Mais il ne faut pas avoir les yeux plus gros que le ventre. Petit à petit, SAS a été amenée à se séparer des compagnies qu’elle contrôlait : Spanair, British Midland et Air Baltic, car il fallait résister à l’offensive massive des fameux « low costs ». C’est également l’époque où les trois Etats qui contrôlaient le capital de la compagnie ont commencé à se désengager pour ne garder qu’une part encore importante, mais tout de même inférieure à la majorité : la Suède 21,4%, la Norvège et le Danemark 14,3% chacun, le reste, 50% du capital, étant mis en bourse. La protection étatique qui avait permis la création et le développement du groupe aérien scandinave s’est dès lors délitée.
Low cost
C’est alors que les « low costs » ont attaqué le marché sur les vols moyen-courriers, qui constituaient tout de même la part la plus importante et, disons-le, la plus juteuse du réseau de SAS. Je note d’ailleurs que ce phénomène a été constaté dans tous les pays européens et que tous les transporteurs traditionnels n’ont pas voulu y voir un quelconque danger et ont traité les nouveaux entrants par le mépris. C’était plus simple que de se réformer. Alors les Ryanair et Easyjet ont progressivement pris des parts de marché de plus en plus significatives en obligeant les compagnies historiques à aligner leurs tarifs sur ceux qu’ils imposaient. Et comme les transporteurs n’ont pas voulu ou pas pu baisser leurs charges internes, ils ont tout simplement diminué leurs prestations en les amenant au niveau des « low costs ». Ces derniers ont eu alors tous les bons arguments pour faire basculer les clients vers leurs vols puisqu’il n’y avait plus de différence dans les produits.

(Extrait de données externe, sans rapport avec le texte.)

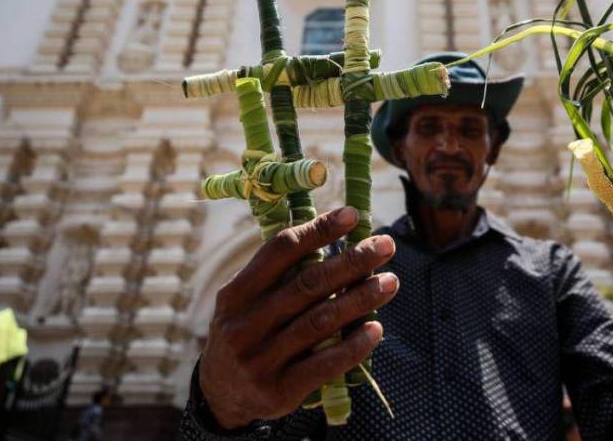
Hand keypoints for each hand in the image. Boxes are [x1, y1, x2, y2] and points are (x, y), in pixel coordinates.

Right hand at [199, 207, 398, 429]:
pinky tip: (376, 329)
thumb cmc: (248, 334)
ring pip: (321, 321)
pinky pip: (325, 363)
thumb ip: (280, 275)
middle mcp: (245, 324)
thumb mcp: (246, 302)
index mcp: (237, 293)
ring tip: (390, 283)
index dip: (318, 230)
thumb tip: (335, 237)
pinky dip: (354, 345)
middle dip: (352, 262)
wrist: (222, 396)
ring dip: (361, 299)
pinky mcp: (280, 389)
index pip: (280, 251)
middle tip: (385, 246)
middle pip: (308, 284)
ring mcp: (261, 359)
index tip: (352, 215)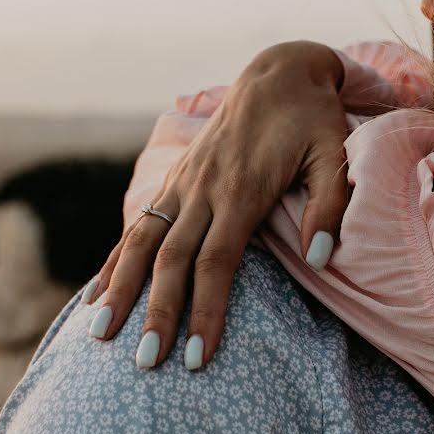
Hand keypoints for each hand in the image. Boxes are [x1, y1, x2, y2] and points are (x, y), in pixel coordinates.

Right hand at [82, 40, 350, 369]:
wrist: (277, 72)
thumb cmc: (312, 118)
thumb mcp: (334, 153)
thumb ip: (329, 204)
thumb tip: (320, 257)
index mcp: (243, 188)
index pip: (218, 260)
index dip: (206, 308)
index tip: (199, 353)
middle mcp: (204, 188)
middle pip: (173, 259)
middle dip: (158, 312)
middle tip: (147, 361)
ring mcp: (184, 181)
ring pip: (144, 240)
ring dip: (122, 287)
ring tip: (99, 332)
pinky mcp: (177, 177)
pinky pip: (140, 220)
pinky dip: (118, 255)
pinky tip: (100, 286)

Alors on a vu arriver en Scandinavie un nouvel opérateur issu d’une compagnie régionale : Norwegian, créé à partir d’un transporteur régional, Norwegian Air Shuttle. Le nouvel arrivant avait des ambitions considérables car il voulait non seulement devenir un acteur majeur européen mais également un des importants opérateurs long courrier, qui plus est à bas coûts avec une flotte moderne de Boeings 787 entièrement pris en leasing. L’affaire a tourné court après avoir entrainé de considérables dégâts dans les compagnies aériennes long-courriers. Mais il se trouve que les mêmes acteurs ont repris du service en replaçant sur les mêmes bases une autre compagnie Norse Atlantic Airways. Si on ajoute l’arrivée de Wizzair, un autre « low cost », hongrois celui-là, mais que les terres scandinaves aimantent, tous les ingrédients sont réunis pour mettre en très sérieuse difficulté la compagnie historique.

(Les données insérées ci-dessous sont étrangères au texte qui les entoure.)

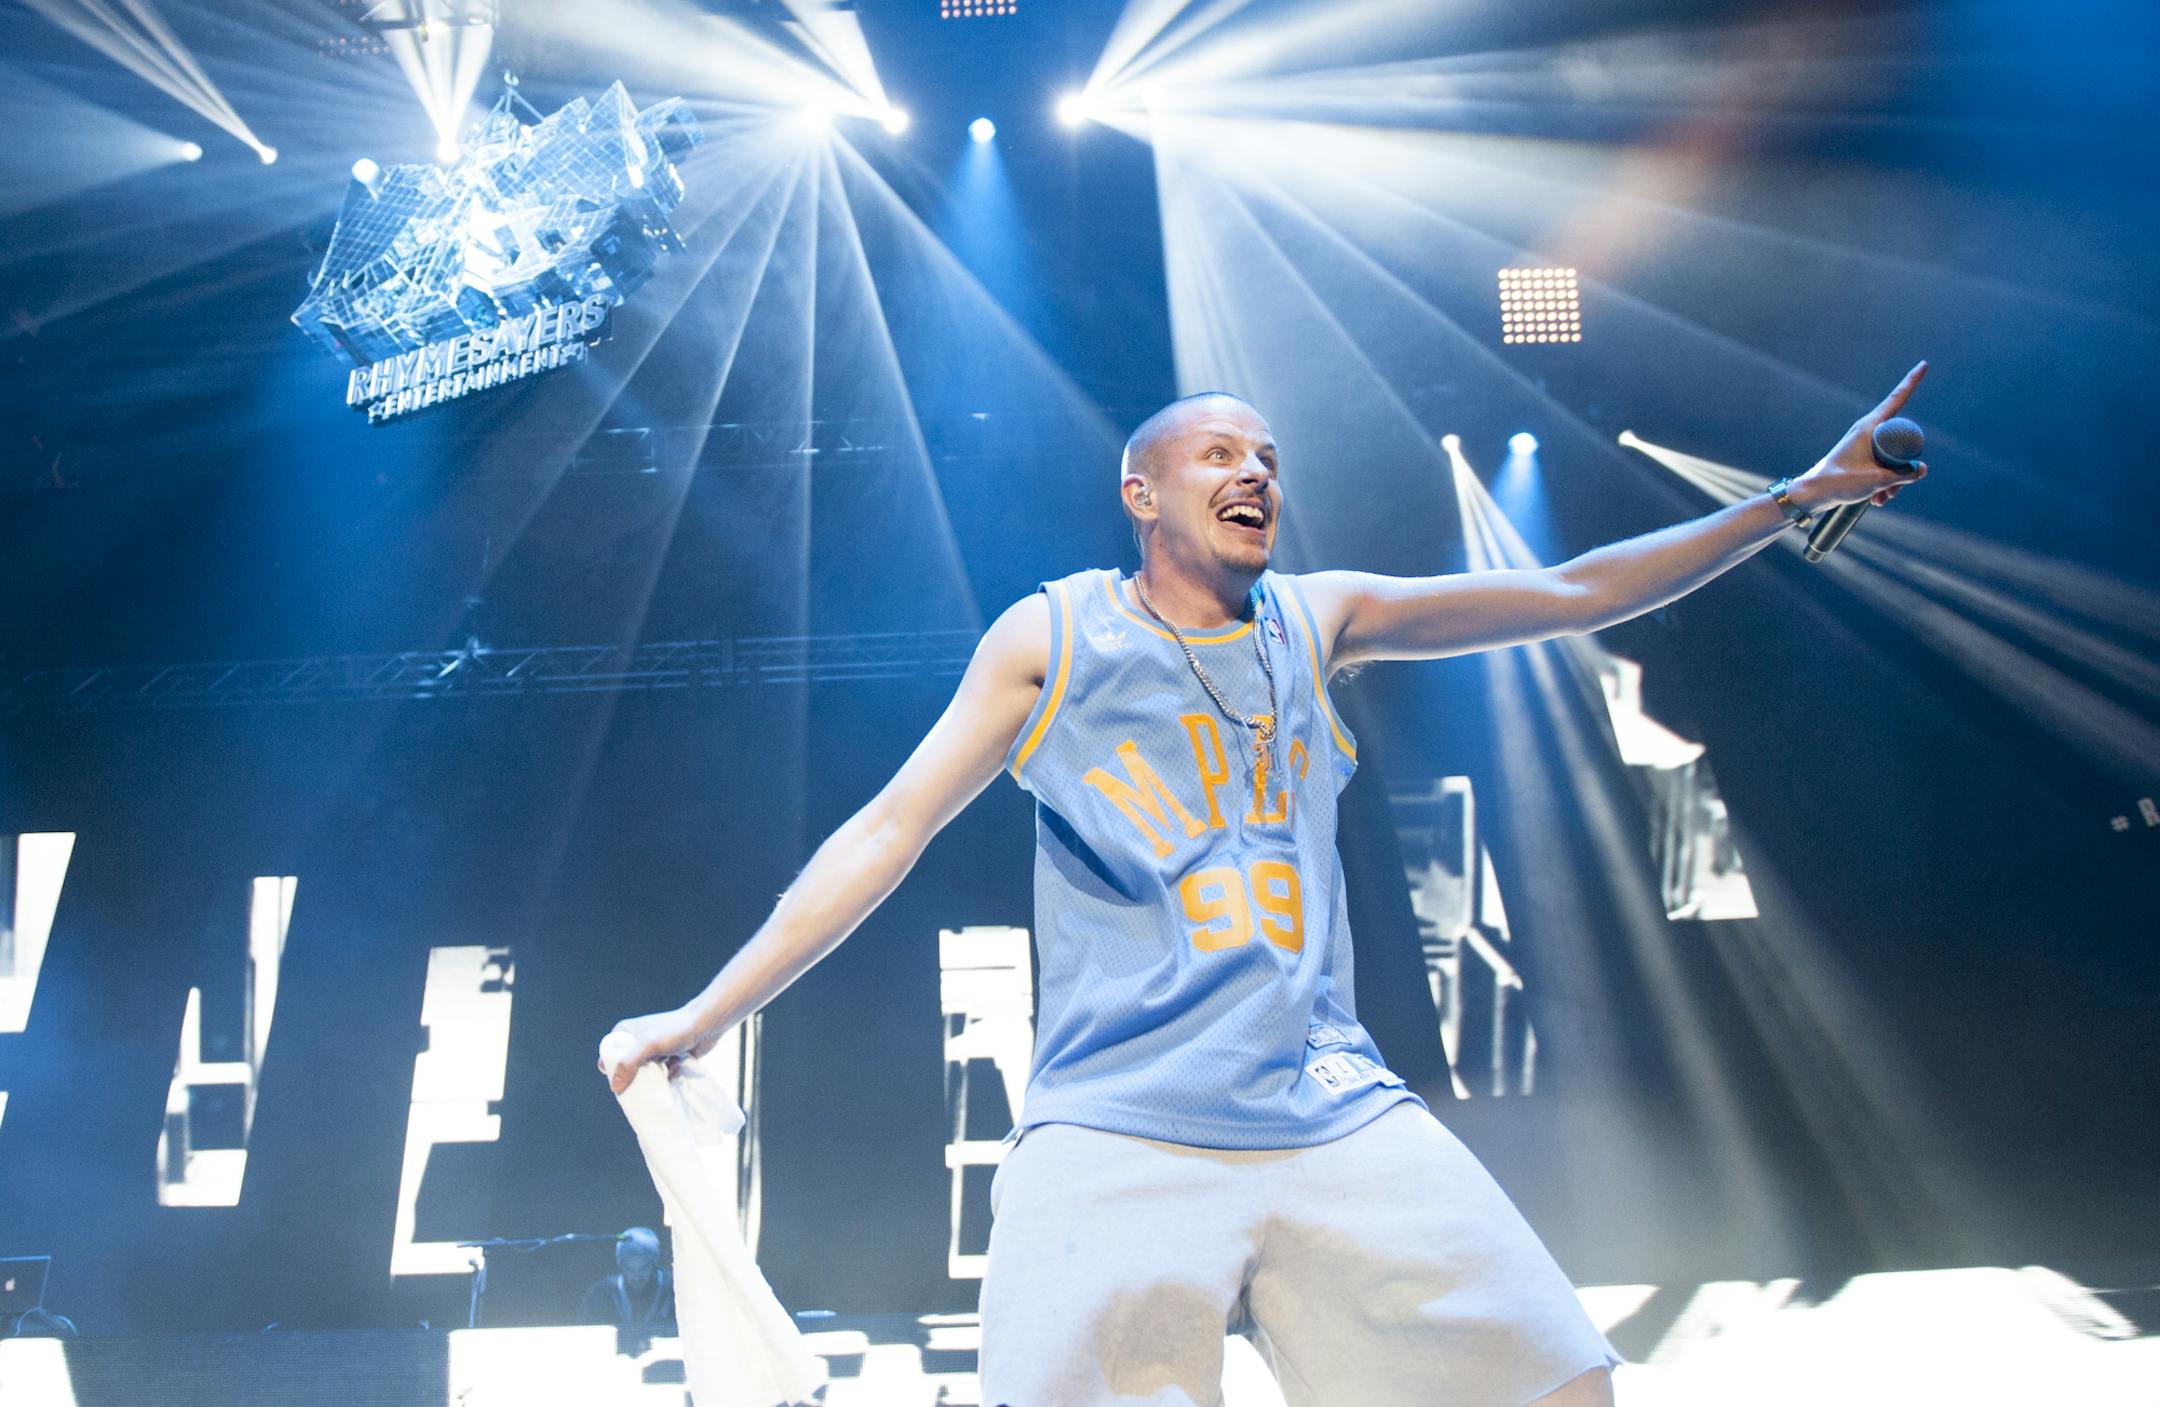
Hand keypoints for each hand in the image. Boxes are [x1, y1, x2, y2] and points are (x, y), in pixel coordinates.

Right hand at [598, 1007, 713, 1094]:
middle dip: (635, 1077)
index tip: (624, 1084)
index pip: (609, 1057)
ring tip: (664, 1072)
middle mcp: (636, 1040)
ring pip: (644, 1073)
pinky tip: (675, 1067)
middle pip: (626, 1068)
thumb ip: (629, 1063)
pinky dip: (666, 1075)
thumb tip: (614, 1086)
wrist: (707, 1025)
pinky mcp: (666, 1057)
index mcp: (625, 1031)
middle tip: (645, 1083)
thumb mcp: (648, 1045)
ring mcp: (651, 1049)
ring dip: (653, 1077)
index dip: (613, 1072)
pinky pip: (659, 1074)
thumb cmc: (676, 1030)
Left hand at [1791, 361, 1930, 512]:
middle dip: (1903, 469)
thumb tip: (1922, 469)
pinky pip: (1883, 466)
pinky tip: (1877, 500)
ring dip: (1893, 481)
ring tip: (1882, 498)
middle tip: (1893, 489)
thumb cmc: (1839, 483)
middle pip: (1901, 441)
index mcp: (1869, 426)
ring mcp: (1865, 444)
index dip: (1912, 381)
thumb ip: (1903, 475)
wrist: (1812, 495)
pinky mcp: (1862, 457)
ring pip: (1893, 458)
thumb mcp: (1877, 481)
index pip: (1897, 399)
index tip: (1924, 364)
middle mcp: (1867, 431)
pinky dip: (1884, 484)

Et ce qui devait arriver arriva. SAS, le transporteur mythique scandinave a été conduit à se mettre sous la protection du « Chapter 11 » américain, plus flexible que la procédure de dépôt de bilan européen, afin de se restructurer en profondeur. Cela ne sera pas facile. Les pilotes ont commencé par déposer un préavis de grève en réponse à la décision de la direction de diminuer leur salaire de 30%. Voilà qui n’arrangera pas les affaires de la compagnie qui semble s’enfoncer dans une spirale un peu infernale, ni d’ailleurs celles des pilotes.
Après l’agonie d’Alitalia il serait très regrettable de voir SAS ne pas réussir son redressement. Mais cela ne pourra se faire que si le transport aérien retrouve les voies du bon sens, en arrêtant la course aux volumes de passagers pour revenir à des tarifs enfin raisonnables.